Problem 1.
Copy the lines of the records from a data collection exactly, covering all of them and leaving out the pictures.

On Mon, May 11, 2026 at 04:48:41PM -0700, Jakub Kicinski wrote:
On Mon, 11 May 2026 15:17:56 +0200 Stefano Garzarella wrote:
> > Okay, I thought it over over the weekend, and I agree that this patch
> > still doesn't solve the problem and would still result in packet loss.
> > So, until we resolve the issue permanently, and since 059b7dbd20a6 is
> > coming to stable, I'd like to rework this patch so that we only start
> > dropping packets when the overhead plus the queued bytes exceeds
> > `buf_alloc * 2`.
> > Removing the other changes to reduce the buf_alloc advertised, but
> > terminating the connection so that both peers are aware that something
> > went wrong.
> >
> > Any objections?
> >
> > Stefano
>
> Let's try to first fix it upstream properly please. Discuss backporting
> later.
Commit 059b7dbd20a6 ("vsock/virtio: fix potential unbounded skb
queue") is already in Linus tree and will land soon on stable. Which
issue do you see on having a patch on top of that to close the
connection instead of losing data and breaking our test suite?

Problem 2.
Which personal names appear in the mailing list thread above? List each one once.

Records from a data collection
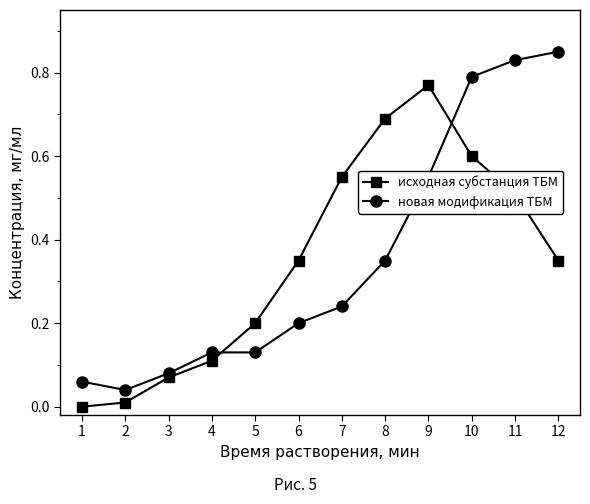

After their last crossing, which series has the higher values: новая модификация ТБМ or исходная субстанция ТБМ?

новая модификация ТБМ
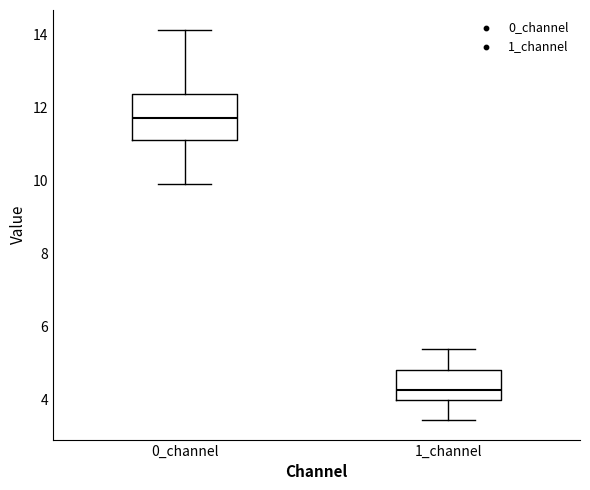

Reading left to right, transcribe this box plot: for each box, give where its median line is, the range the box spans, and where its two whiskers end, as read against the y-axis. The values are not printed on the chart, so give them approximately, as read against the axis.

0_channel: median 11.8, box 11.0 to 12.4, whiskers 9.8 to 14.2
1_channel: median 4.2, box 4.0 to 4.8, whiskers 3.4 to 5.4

Answer space 1.
After their last crossing, which series has the higher values: новая модификация ТБМ or исходная субстанция ТБМ?

новая модификация ТБМ

Reading left to right, transcribe this box plot: for each box, give where its median line is, the range the box spans, and where its two whiskers end, as read against the y-axis. The values are not printed on the chart, so give them approximately, as read against the axis.

0_channel: median 11.8, box 11.0 to 12.4, whiskers 9.8 to 14.2
1_channel: median 4.2, box 4.0 to 4.8, whiskers 3.4 to 5.4

Answer space 2.
- Jakub Kicinski
- Stefano Garzarella
- Linus